EXERCISE DETAILS –
For every line in the data below that contains "Gameplay", copy the line.

Saved entries –
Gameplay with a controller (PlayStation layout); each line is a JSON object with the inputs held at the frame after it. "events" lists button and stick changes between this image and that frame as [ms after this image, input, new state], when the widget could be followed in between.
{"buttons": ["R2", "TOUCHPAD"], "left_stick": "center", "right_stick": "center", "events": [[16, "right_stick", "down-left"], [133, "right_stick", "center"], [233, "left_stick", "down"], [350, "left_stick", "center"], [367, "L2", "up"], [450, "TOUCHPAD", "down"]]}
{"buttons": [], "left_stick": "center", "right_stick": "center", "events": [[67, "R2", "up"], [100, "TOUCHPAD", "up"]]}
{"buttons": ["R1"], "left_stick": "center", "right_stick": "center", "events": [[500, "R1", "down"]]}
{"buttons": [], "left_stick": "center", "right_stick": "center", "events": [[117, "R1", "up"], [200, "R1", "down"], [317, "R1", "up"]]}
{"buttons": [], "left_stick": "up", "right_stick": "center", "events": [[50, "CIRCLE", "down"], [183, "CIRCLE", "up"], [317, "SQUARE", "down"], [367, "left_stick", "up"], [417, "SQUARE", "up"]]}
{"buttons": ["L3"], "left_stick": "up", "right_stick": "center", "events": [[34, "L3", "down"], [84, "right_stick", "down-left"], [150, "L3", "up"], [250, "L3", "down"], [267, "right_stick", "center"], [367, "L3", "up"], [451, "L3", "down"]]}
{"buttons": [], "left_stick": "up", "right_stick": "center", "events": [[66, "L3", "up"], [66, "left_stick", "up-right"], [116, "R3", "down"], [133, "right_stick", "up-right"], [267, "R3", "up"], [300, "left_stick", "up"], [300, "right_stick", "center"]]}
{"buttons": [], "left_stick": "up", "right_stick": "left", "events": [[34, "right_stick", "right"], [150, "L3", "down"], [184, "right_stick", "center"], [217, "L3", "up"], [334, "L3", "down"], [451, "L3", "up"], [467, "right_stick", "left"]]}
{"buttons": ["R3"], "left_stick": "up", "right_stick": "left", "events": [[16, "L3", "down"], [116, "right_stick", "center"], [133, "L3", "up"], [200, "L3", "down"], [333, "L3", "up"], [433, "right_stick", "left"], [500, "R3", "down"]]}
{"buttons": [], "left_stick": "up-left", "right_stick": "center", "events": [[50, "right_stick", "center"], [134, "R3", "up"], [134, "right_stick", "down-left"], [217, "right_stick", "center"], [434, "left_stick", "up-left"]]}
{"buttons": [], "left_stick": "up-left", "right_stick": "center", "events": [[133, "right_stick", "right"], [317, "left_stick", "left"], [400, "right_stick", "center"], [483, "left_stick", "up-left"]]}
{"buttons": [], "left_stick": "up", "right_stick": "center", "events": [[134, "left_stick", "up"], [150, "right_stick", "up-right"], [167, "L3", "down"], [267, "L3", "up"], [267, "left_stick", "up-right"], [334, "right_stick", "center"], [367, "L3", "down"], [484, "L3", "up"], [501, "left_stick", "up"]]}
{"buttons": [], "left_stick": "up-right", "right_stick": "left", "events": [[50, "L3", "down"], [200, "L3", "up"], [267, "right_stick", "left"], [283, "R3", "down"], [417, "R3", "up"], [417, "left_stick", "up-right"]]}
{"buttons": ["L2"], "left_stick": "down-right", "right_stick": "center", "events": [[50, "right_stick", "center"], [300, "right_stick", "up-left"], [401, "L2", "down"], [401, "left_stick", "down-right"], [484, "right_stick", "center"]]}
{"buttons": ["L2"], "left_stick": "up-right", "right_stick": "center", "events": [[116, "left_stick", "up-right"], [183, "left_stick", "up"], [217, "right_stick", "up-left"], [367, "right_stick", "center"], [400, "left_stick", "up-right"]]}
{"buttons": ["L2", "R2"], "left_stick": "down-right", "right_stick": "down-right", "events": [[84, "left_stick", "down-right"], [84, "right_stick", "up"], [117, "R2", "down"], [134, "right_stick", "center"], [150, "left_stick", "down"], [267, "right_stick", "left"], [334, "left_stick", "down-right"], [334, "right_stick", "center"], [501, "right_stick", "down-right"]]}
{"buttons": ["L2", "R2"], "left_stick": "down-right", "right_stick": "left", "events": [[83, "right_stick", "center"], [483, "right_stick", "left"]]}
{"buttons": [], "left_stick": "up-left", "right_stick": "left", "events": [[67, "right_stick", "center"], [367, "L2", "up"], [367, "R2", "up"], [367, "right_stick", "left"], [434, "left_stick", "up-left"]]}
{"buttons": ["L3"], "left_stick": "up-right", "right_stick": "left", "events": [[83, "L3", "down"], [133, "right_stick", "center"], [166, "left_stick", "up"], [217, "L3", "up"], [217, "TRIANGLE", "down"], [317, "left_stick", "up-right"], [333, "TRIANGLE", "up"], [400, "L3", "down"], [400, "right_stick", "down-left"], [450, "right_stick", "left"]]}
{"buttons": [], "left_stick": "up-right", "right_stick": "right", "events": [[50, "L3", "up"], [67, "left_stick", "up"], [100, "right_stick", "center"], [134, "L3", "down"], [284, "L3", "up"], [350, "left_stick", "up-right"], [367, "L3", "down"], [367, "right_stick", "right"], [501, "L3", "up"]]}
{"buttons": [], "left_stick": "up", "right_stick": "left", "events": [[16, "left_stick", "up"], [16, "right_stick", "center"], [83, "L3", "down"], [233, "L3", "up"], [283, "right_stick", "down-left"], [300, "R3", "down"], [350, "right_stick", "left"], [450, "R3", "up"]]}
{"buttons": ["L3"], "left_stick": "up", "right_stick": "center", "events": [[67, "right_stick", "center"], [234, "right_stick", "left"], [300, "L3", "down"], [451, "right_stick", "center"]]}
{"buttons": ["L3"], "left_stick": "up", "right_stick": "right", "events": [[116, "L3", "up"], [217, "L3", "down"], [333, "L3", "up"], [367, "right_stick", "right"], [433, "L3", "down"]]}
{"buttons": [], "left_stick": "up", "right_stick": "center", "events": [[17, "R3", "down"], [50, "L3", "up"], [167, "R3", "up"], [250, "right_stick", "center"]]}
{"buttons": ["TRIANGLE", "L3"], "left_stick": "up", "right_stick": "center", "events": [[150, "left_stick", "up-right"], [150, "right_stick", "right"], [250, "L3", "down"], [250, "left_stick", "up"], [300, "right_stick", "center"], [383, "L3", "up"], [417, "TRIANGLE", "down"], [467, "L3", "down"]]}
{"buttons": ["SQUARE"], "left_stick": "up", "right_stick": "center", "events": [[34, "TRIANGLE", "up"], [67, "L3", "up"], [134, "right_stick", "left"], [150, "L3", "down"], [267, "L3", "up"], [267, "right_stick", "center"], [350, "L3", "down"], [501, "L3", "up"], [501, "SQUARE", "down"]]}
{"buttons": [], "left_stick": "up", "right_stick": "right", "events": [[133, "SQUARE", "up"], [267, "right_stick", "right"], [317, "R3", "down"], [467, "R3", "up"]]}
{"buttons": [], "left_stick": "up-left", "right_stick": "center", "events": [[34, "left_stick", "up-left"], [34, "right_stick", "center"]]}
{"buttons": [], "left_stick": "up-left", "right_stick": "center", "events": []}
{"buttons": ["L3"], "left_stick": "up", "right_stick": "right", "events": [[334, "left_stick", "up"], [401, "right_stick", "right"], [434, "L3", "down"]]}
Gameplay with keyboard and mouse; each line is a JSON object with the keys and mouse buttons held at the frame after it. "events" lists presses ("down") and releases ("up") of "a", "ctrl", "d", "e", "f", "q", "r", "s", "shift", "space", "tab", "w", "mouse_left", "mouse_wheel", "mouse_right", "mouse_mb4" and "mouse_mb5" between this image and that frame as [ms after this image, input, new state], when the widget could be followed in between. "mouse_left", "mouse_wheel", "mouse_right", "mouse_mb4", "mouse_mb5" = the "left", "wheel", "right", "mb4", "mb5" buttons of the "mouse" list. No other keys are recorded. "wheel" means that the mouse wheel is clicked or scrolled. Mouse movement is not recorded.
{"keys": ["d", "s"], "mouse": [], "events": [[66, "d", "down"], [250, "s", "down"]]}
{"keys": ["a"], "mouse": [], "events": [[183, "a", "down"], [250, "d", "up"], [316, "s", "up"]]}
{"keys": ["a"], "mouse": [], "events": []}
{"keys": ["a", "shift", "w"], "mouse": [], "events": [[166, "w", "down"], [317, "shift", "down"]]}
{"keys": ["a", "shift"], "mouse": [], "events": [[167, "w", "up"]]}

RESPONSE TO THIS EXERCISE –
Gameplay with a controller (PlayStation layout); each line is a JSON object with the inputs held at the frame after it. "events" lists button and stick changes between this image and that frame as [ms after this image, input, new state], when the widget could be followed in between.
Gameplay with keyboard and mouse; each line is a JSON object with the keys and mouse buttons held at the frame after it. "events" lists presses ("down") and releases ("up") of "a", "ctrl", "d", "e", "f", "q", "r", "s", "shift", "space", "tab", "w", "mouse_left", "mouse_wheel", "mouse_right", "mouse_mb4" and "mouse_mb5" between this image and that frame as [ms after this image, input, new state], when the widget could be followed in between. "mouse_left", "mouse_wheel", "mouse_right", "mouse_mb4", "mouse_mb5" = the "left", "wheel", "right", "mb4", "mb5" buttons of the "mouse" list. No other keys are recorded. "wheel" means that the mouse wheel is clicked or scrolled. Mouse movement is not recorded.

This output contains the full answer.